Emmanuel Macron a présenté, à Davos le 24 janvier, une vision de la mondialisation fondée sur une relance des coopérations internationales et du multilatéralisme, et un engagement des entreprises. Sa conception d’une responsabilité environnementale et sociale est « institutionnelle » c’est-à-dire orientée par le cadre multilatéral. Elle correspond à celle qui a fondé la rédaction de l’ISO 26000[1] qui est actuellement en panne.
En effet, pour la seconde fois l’ISO a consulté ses membres sur l’opportunité de réviser la norme ISO26000. 55% ont confirmé le souhaite de conserver l’ISO 26000 en l’état. Élaborée pendant 5 ans et votée en 2010 la norme ISO26000 sur la responsabilité sociétale des organisations aurait pourtant besoin d’une sérieuse actualisation. En 7 ans les pratiques et les enjeux attachés à la responsabilité sociétale ont évolué comme ceux du développement durable.
Sur le plan institutionnel du développement durable d’abord. La conférence de Rio en 2012 et les 17 objectifs de développement durable (ODD) inscrits à l’agenda 2015-2030 précisent et structurent l’approche du développement durable et donc la façon dont les organisations peuvent y contribuer. L’Organisation Post Publication (PPO) de l’ISO 26000 appuyait sur cette base la demande de révision[2].
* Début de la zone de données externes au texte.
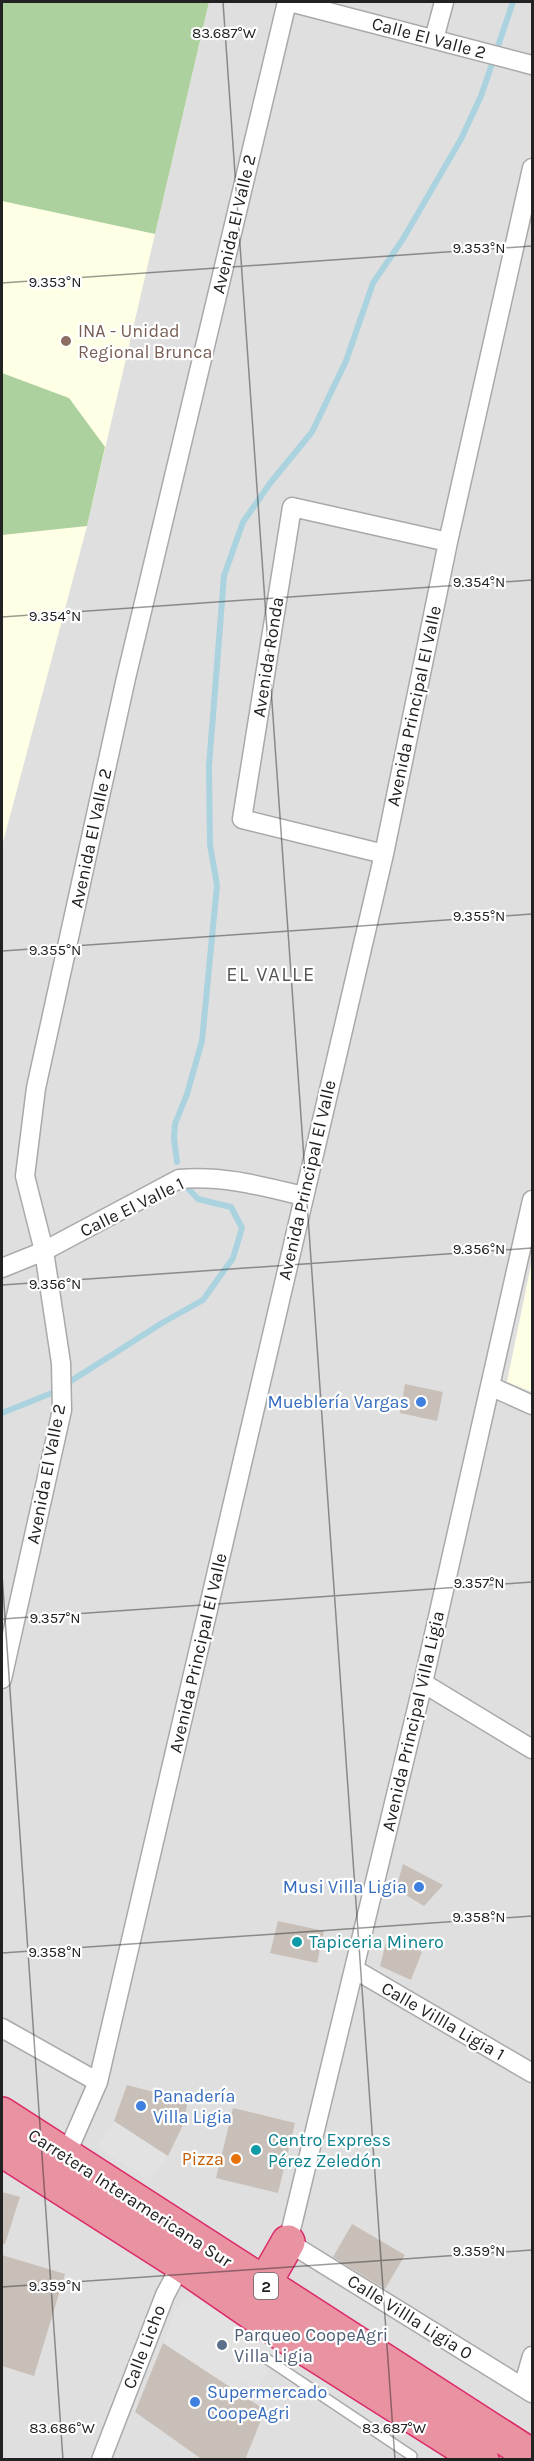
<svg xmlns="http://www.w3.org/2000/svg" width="534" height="2461" font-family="Karla,sans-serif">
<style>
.residential{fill:#e0dfdf}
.education{fill:#ffffe5}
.forest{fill:#add19e}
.parking{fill:#e2e2e2}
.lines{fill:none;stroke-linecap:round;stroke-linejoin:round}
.stream{stroke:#aad3df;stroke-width:6}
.building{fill:#c7bfb8}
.lane-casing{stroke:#a9a9a9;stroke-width:12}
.street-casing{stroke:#a9a9a9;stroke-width:21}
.highway-casing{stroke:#dc2a67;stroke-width:36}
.lane{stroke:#fff;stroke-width:9}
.street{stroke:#fff;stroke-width:18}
.highway{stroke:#e892a2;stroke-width:33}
.ticks{fill:none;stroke:#222;stroke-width:1.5;stroke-opacity:0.45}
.education-dot{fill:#8d6e63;stroke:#fff;stroke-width:2}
.shop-dot{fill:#3f7fe0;stroke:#fff;stroke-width:2}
.culture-dot{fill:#0f9aa8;stroke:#fff;stroke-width:2}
.food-dot{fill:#e8710a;stroke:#fff;stroke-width:2}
.service-dot{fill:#5c6f8a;stroke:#fff;stroke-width:2}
.labels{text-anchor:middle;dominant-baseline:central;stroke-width:4.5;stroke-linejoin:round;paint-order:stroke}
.shield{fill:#fff;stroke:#646464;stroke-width:1.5}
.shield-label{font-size:16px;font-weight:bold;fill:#222}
.street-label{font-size:18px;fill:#222;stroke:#fff}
.education-label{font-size:18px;fill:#785e54;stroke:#fff;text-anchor:start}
.shop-label{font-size:18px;fill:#366cbe;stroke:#fff;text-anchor:end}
.culture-label{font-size:18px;fill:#0d838f;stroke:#fff;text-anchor:start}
.food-label{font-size:18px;fill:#c56008;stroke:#fff;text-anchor:end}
.service-label{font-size:18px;fill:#4e5e75;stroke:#fff;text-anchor:start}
.neighbourhood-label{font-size:20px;letter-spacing:1.5px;fill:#555;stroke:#fff}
.ticks-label{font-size:15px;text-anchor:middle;fill:#222;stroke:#fff;stroke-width:4.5;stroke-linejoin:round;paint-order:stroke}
</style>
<rect width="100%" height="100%" fill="#f2efe9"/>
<path class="residential" d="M2,2h530v2457h-530z"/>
<path class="education" d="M2,2h207l-122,524 -85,320z
M532,1260v132l-25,-10z"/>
<path class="forest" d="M2,2h207l-54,232 -153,-33z
M2,373l67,25 36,49 -18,79 -85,9z"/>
<path class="parking" d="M114,2121l54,35 -18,25 -53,-34z
M199,2296l82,51 -24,45 -15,-11 -4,12 -75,-50 13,-35 8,-7z"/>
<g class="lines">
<path class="stream" d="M177,1162l-3,-23 1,-15 12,-30 15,-53 15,-156 -7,-40 -1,-79 15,-190 19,-54 28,-40 41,-50 34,-71 27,-78 30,-44 58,-100 20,-43 32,-94
M2,1413l50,-20 110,-70 41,-23 30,-42 9,-30 -11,-21 -33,-8 -16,-17"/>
</g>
<path class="building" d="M405,1384l38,8 -6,29 -37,-8z
M403,1864l40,21 -19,21 -28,-17z
M278,1921l46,10 -7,32 -47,-10z
M388,1935l34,17 -11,28 -31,-14z
M127,2085l61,16 -5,24 -15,31 -54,-35z
M233,2108l62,15 -17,70 -62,-15z
M2,2192l18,5 -15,47h-3z
M352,2224l53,31 -20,34 -52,-32z
M2,2255l63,19 -31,102 -32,-10z
M163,2343l102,67 -20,50h-42l-68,-48z"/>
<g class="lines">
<defs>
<path id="lane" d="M264,2357l148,99"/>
<path id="street" d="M290,2l242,63
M434,39l10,-37
M384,854l-142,-35 50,-312 156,35
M532,1200l-109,483 -135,559 244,151
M2,1268l42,-17 135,-72c43,-4 83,7 124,17
M490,1386l42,19
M2,1679l60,-269 -1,-47 -17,-112 -19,-75 11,-88 90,-410 161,-676
M423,1683l109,66
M354,1969l178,104
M2,2028l96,54
M63,2162l35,-80 286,-1228 64,-312 84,-374
M523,2387l9,-31
M101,2460l64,-165 19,-36"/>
<path id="highway" d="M2,2114l530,342
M2,2150l179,114 97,67 204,129
M254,2302l34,-60"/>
</defs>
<use href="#lane" class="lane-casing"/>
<use href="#street" class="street-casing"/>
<use href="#highway" class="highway-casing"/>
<use href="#lane" class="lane"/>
<use href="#street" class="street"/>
<use href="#highway" class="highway"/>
</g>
<path class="ticks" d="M223,2l172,2458M2,283l530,-37M2,617l530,-37M2,951l530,-37M2,1285l530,-37M2,1574l61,886M2,1619l530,-37M2,1953l530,-37M2,2287l530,-37"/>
<circle class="education-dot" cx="66" cy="341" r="6"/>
<g class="shop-dot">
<circle cx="421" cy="1402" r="6"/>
<circle cx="419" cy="1887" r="6"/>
<circle cx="141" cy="2106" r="6"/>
<circle cx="195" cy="2402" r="6"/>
</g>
<g class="culture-dot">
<circle cx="297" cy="1942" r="6"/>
<circle cx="256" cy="2150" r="6"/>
</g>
<circle class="food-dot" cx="236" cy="2159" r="6"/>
<circle class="service-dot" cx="222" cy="2345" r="6"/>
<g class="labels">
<rect class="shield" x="254" y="2273" width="24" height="26" rx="4.5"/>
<g class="shield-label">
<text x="266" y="2286">2</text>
</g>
<g class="street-label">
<text transform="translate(429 38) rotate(15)">Calle El Valle 2</text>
<text transform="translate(234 224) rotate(-77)">Avenida El Valle 2</text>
<text transform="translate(268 657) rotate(-81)">Avenida Ronda</text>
<text transform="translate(414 706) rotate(-78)">Avenida Principal El Valle</text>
<text transform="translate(91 838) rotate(-78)">Avenida El Valle 2</text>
<text transform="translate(307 1180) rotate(-77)">Avenida Principal El Valle</text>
<text transform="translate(132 1207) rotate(-26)">Calle El Valle 1</text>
<text transform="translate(46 1474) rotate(-79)">Avenida El Valle 2</text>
<text transform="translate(198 1653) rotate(-77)">Avenida Principal El Valle</text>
<text transform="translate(413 1721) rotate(-77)">Avenida Principal Villa Ligia</text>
<text transform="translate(443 2021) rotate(30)">Calle Villla Ligia 1</text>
<text transform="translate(130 2198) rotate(33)">Carretera Interamericana Sur</text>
<text transform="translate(410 2317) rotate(32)">Calle Villla Ligia 0</text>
<text transform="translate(144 2347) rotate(-69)">Calle Licho</text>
</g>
<g class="education-label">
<text x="78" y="331">INA - Unidad<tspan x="78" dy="21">Regional Brunca</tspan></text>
</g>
<g class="shop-label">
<text x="409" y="1402">Mueblería Vargas</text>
<text x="407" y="1887">Musi Villa Ligia</text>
<text x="153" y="2096" text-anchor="start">Panadería<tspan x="153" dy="21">Villa Ligia</tspan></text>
<text x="207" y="2392" text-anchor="start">Supermercado<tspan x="207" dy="21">CoopeAgri</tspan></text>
</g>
<g class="culture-label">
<text x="309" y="1942">Tapiceria Minero</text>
<text x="268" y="2140">Centro Express<tspan x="268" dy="21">Pérez Zeledón</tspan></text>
</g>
<g class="food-label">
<text x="224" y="2159">Pizza</text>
</g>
<g class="service-label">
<text x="234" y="2335">Parqueo CoopeAgri<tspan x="234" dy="21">Villa Ligia</tspan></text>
</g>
<g class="neighbourhood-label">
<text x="271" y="974">EL VALLE</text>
</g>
</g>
<g class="ticks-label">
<text x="224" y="38">83.687°W</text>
<text x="479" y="253">9.353°N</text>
<text x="55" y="287">9.353°N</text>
<text x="479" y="587">9.354°N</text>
<text x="55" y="621">9.354°N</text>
<text x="479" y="921">9.355°N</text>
<text x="55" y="955">9.355°N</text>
<text x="479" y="1254">9.356°N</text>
<text x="55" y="1289">9.356°N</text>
<text x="479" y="1588">9.357°N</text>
<text x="55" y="1623">9.357°N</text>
<text x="479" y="1922">9.358°N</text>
<text x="55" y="1957">9.358°N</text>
<text x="479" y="2256">9.359°N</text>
<text x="55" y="2291">9.359°N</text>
<text x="62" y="2433">83.686°W</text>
<text x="394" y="2433">83.687°W</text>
</g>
<rect width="534" height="2461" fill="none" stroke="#222222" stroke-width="6"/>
</svg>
C’est la GRI, le Pacte mondial et le WBCSD qui ont écrit le guide permettant aux entreprises de contribuer à la réalisation de ces ODD : le SDG Compass. L’ISO a été absent de ce travail. En France c’est EpE et le Global Compact France qui ont traduit le guide SDG Compass en français, à destination des entreprises françaises et francophones[3]. Ni l’ISO ni l’AFNOR se sont impliqués dans ce travail.
Cela tient d’une part à l’absence de dispositif institutionnel pour porter l’ISO26000 ce qui n’est pas le mandat de la PPO, et d’autre part à la séparation entre l’ISO26000 et les Nations-Unies.
Au-delà de cet aspect institutionnel, le président Emmanuel Macron a identifié dans son discours quelques questions qui mériteraient d’être intégrées dans une nouvelle norme ISO 26000.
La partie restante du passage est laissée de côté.